Однако чем меньше мир нуждается в художниках, тем их больше. В Нью-Йорке, например, за последние десять лет всех стало меньше — учителей, медсестер, даже бездомных. Зато число художников выросло в четыре раза. Страсть к творчеству сильнее других, хотя бы потому, что угасает последней. В ней нет ничего безобидного. Она сводит с ума, причем — буквально. Среди художников больше сумасшедших, чем среди других людей искусства. Наверное, их разум губит свобода, несовместимая со здравым смыслом. Писателя спасает линейность письма, требующая вытягивать мысли в строчку. Композитора смиряют ноты, артиста — зритель, скульптора — счета за бронзу. Но художник живет наедине с пустым холстом. Не выдержав испытания произволом, он часто становится чудаком, иногда опасным для окружающих.

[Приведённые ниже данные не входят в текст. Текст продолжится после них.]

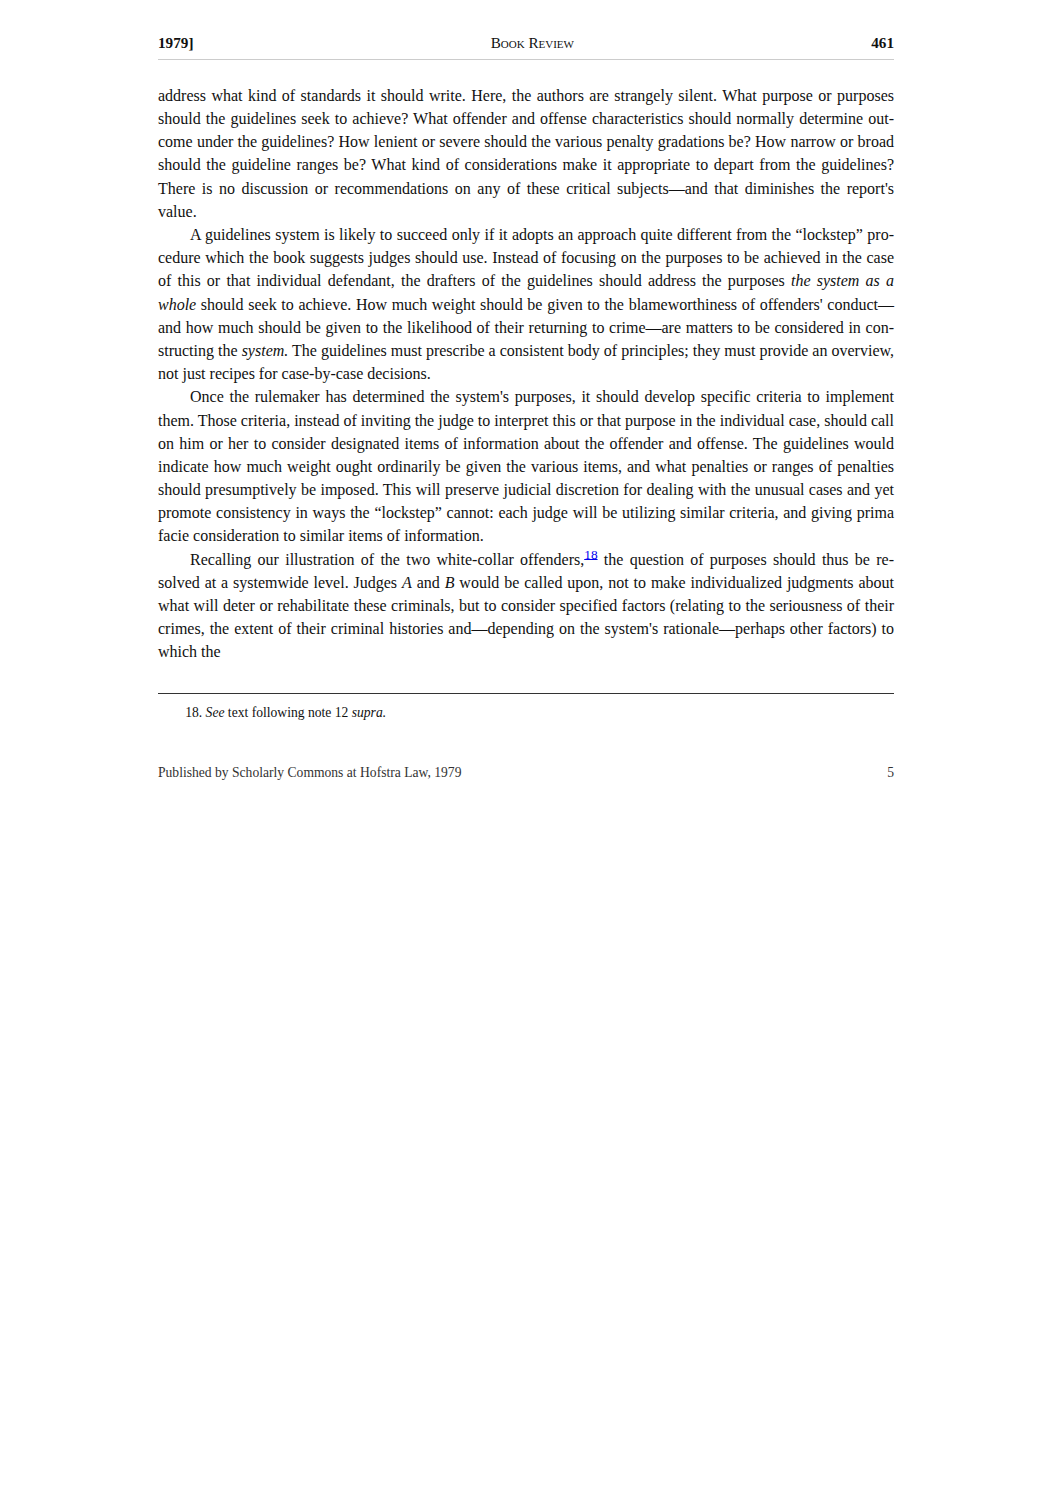1979] Book Review 461
address what kind of standards it should write. Here, the authors are strangely silent. What purpose or purposes should the guidelines seek to achieve? What offender and offense characteristics should normally determine outcome under the guidelines? How lenient or severe should the various penalty gradations be? How narrow or broad should the guideline ranges be? What kind of considerations make it appropriate to depart from the guidelines? There is no discussion or recommendations on any of these critical subjects—and that diminishes the report's value.
A guidelines system is likely to succeed only if it adopts an approach quite different from the “lockstep” procedure which the book suggests judges should use. Instead of focusing on the purposes to be achieved in the case of this or that individual defendant, the drafters of the guidelines should address the purposes the system as a whole should seek to achieve. How much weight should be given to the blameworthiness of offenders' conduct—and how much should be given to the likelihood of their returning to crime—are matters to be considered in constructing the system. The guidelines must prescribe a consistent body of principles; they must provide an overview, not just recipes for case-by-case decisions.
Once the rulemaker has determined the system's purposes, it should develop specific criteria to implement them. Those criteria, instead of inviting the judge to interpret this or that purpose in the individual case, should call on him or her to consider designated items of information about the offender and offense. The guidelines would indicate how much weight ought ordinarily be given the various items, and what penalties or ranges of penalties should presumptively be imposed. This will preserve judicial discretion for dealing with the unusual cases and yet promote consistency in ways the “lockstep” cannot: each judge will be utilizing similar criteria, and giving prima facie consideration to similar items of information.
Recalling our illustration of the two white-collar offenders,18 the question of purposes should thus be resolved at a systemwide level. Judges A and B would be called upon, not to make individualized judgments about what will deter or rehabilitate these criminals, but to consider specified factors (relating to the seriousness of their crimes, the extent of their criminal histories and—depending on the system's rationale—perhaps other factors) to which the
18. See text following note 12 supra.
Published by Scholarly Commons at Hofstra Law, 1979 5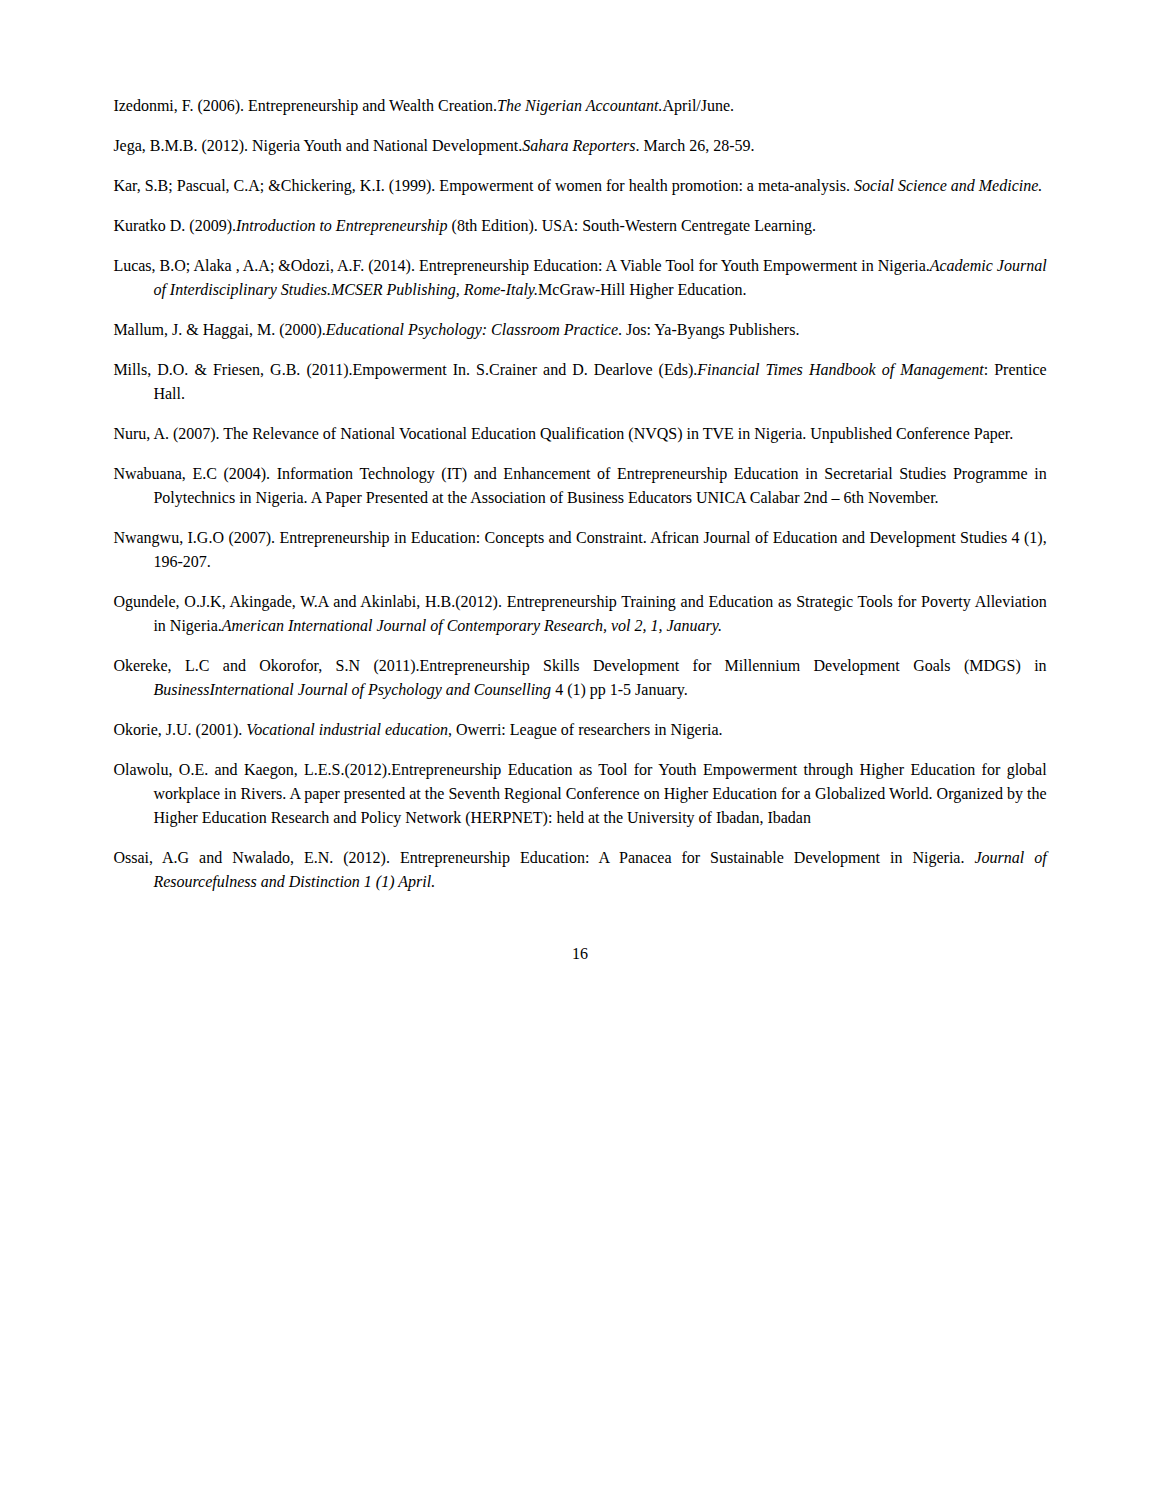Izedonmi, F. (2006). Entrepreneurship and Wealth Creation.The Nigerian Accountant. April/June.
Jega, B.M.B. (2012). Nigeria Youth and National Development.Sahara Reporters. March 26, 28-59.
Kar, S.B; Pascual, C.A; &Chickering, K.I. (1999). Empowerment of women for health promotion: a meta-analysis. Social Science and Medicine.
Kuratko D. (2009).Introduction to Entrepreneurship (8th Edition). USA: South-Western Centregate Learning.
Lucas, B.O; Alaka , A.A; &Odozi, A.F. (2014). Entrepreneurship Education: A Viable Tool for Youth Empowerment in Nigeria.Academic Journal of Interdisciplinary Studies.MCSER Publishing, Rome-Italy. McGraw-Hill Higher Education.
Mallum, J. & Haggai, M. (2000).Educational Psychology: Classroom Practice. Jos: Ya-Byangs Publishers.
Mills, D.O. & Friesen, G.B. (2011).Empowerment In. S.Crainer and D. Dearlove (Eds).Financial Times Handbook of Management: Prentice Hall.
Nuru, A. (2007). The Relevance of National Vocational Education Qualification (NVQS) in TVE in Nigeria. Unpublished Conference Paper.
Nwabuana, E.C (2004). Information Technology (IT) and Enhancement of Entrepreneurship Education in Secretarial Studies Programme in Polytechnics in Nigeria. A Paper Presented at the Association of Business Educators UNICA Calabar 2nd – 6th November.
Nwangwu, I.G.O (2007). Entrepreneurship in Education: Concepts and Constraint. African Journal of Education and Development Studies 4 (1), 196-207.
Ogundele, O.J.K, Akingade, W.A and Akinlabi, H.B.(2012). Entrepreneurship Training and Education as Strategic Tools for Poverty Alleviation in Nigeria.American International Journal of Contemporary Research, vol 2, 1, January.
Okereke, L.C and Okorofor, S.N (2011).Entrepreneurship Skills Development for Millennium Development Goals (MDGS) in BusinessInternational Journal of Psychology and Counselling 4 (1) pp 1-5 January.
Okorie, J.U. (2001). Vocational industrial education, Owerri: League of researchers in Nigeria.
Olawolu, O.E. and Kaegon, L.E.S.(2012).Entrepreneurship Education as Tool for Youth Empowerment through Higher Education for global workplace in Rivers. A paper presented at the Seventh Regional Conference on Higher Education for a Globalized World. Organized by the Higher Education Research and Policy Network (HERPNET): held at the University of Ibadan, Ibadan
Ossai, A.G and Nwalado, E.N. (2012). Entrepreneurship Education: A Panacea for Sustainable Development in Nigeria. Journal of Resourcefulness and Distinction 1 (1) April.
16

Для некоторых тут брезжит надежда обойти тупик, Оставшемуся без объекта художнику остается выставлять самого себя. В том, что это не просто, я убедился, когда в Америку приехал Кулик под видом собаки. За этим отчаянным, хоть и не новым жестом, стоит запоздалая попытка сменить профессию. Художник, как совершенно справедливо написал где-то Курицын, берет на себя роль городского сумасшедшего. Поскольку юродство несовместимо с игрой, выбравшему крест художнику необходимы настоящие, а не картонные вериги. Подлинность пережитых испытаний — от бытовых неудобств (ходить без ошейника) до тюрьмы и даже смерти — придает экстравагантному акту бытийственное измерение. Воплощение замысла — художественный процесс, реализующийся в образе жизни, а — в крайних случаях — и в способе смерти. Это уже не искусство для себя, это искусство из себя — и других.

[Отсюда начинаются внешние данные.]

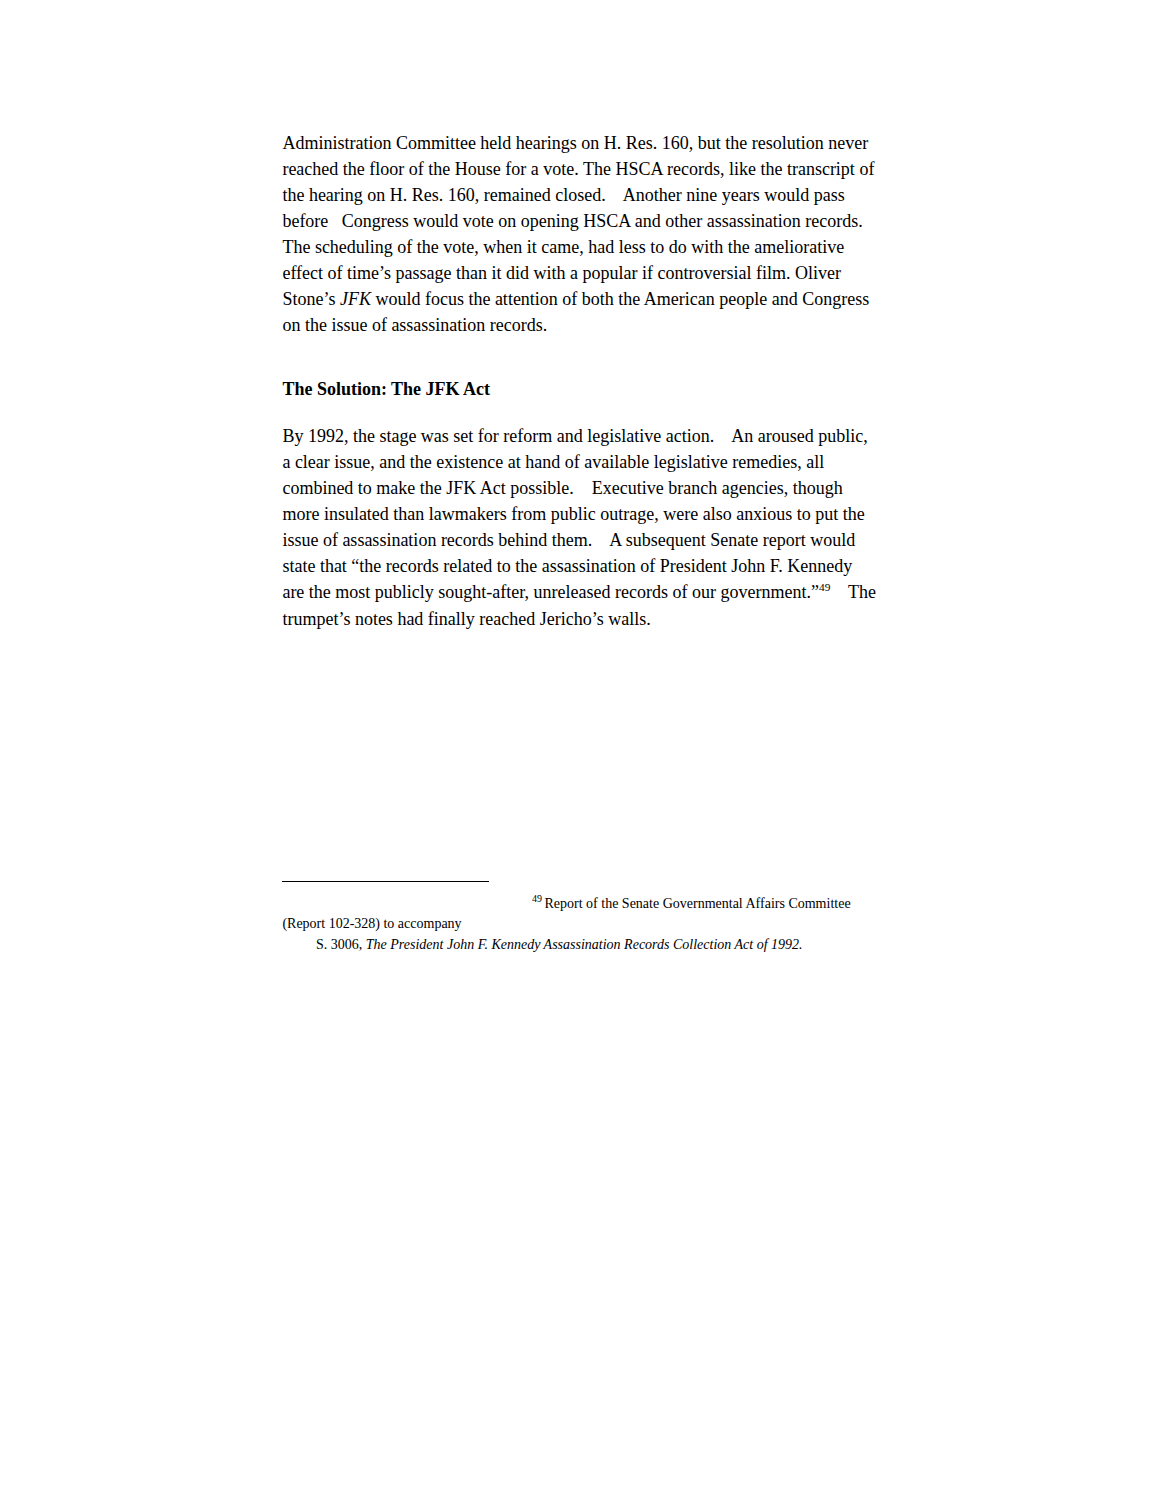Administration Committee held hearings on H. Res. 160, but the resolution never reached the floor of the House for a vote. The HSCA records, like the transcript of the hearing on H. Res. 160, remained closed. Another nine years would pass before Congress would vote on opening HSCA and other assassination records. The scheduling of the vote, when it came, had less to do with the ameliorative effect of time’s passage than it did with a popular if controversial film. Oliver Stone’s JFK would focus the attention of both the American people and Congress on the issue of assassination records.
The Solution: The JFK Act
By 1992, the stage was set for reform and legislative action. An aroused public, a clear issue, and the existence at hand of available legislative remedies, all combined to make the JFK Act possible. Executive branch agencies, though more insulated than lawmakers from public outrage, were also anxious to put the issue of assassination records behind them. A subsequent Senate report would state that “the records related to the assassination of President John F. Kennedy are the most publicly sought-after, unreleased records of our government.”49 The trumpet’s notes had finally reached Jericho’s walls.
49 Report of the Senate Governmental Affairs Committee (Report 102-328) to accompany S. 3006, The President John F. Kennedy Assassination Records Collection Act of 1992.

Возможно, это имел в виду немецкий авангардист Штокхаузен (он знаменит музыкой для вертолетов), когда назвал события 11 сентября «непревзойденным концертом». Его, надо полагать, поразил тотальный эффект акции, растворившей в себе не только исполнителей, но и аудиторию. Такое искусство мало кому понадобится. Оно не только требует жертв, но и не открывает им ничего нового. «Убийство, — как любил повторять Бродский, — всего лишь тавтология».
Человека проще убить, чем остановить — даже ненадолго. Удачнее всех этим занимается самый серьезный художник сегодняшней Америки — Билл Виола. В его инсталляциях главное не то, что нам показывают, а то, как мы себя при этом ведем. Не афишируя своего замысла, Виола приводит зрителя в состояние медитативного транса. Завораживая мучительно медленными метаморфозами своих героев, он погружает нас в стихию времени, заставляя осмысленно проживать его длительность.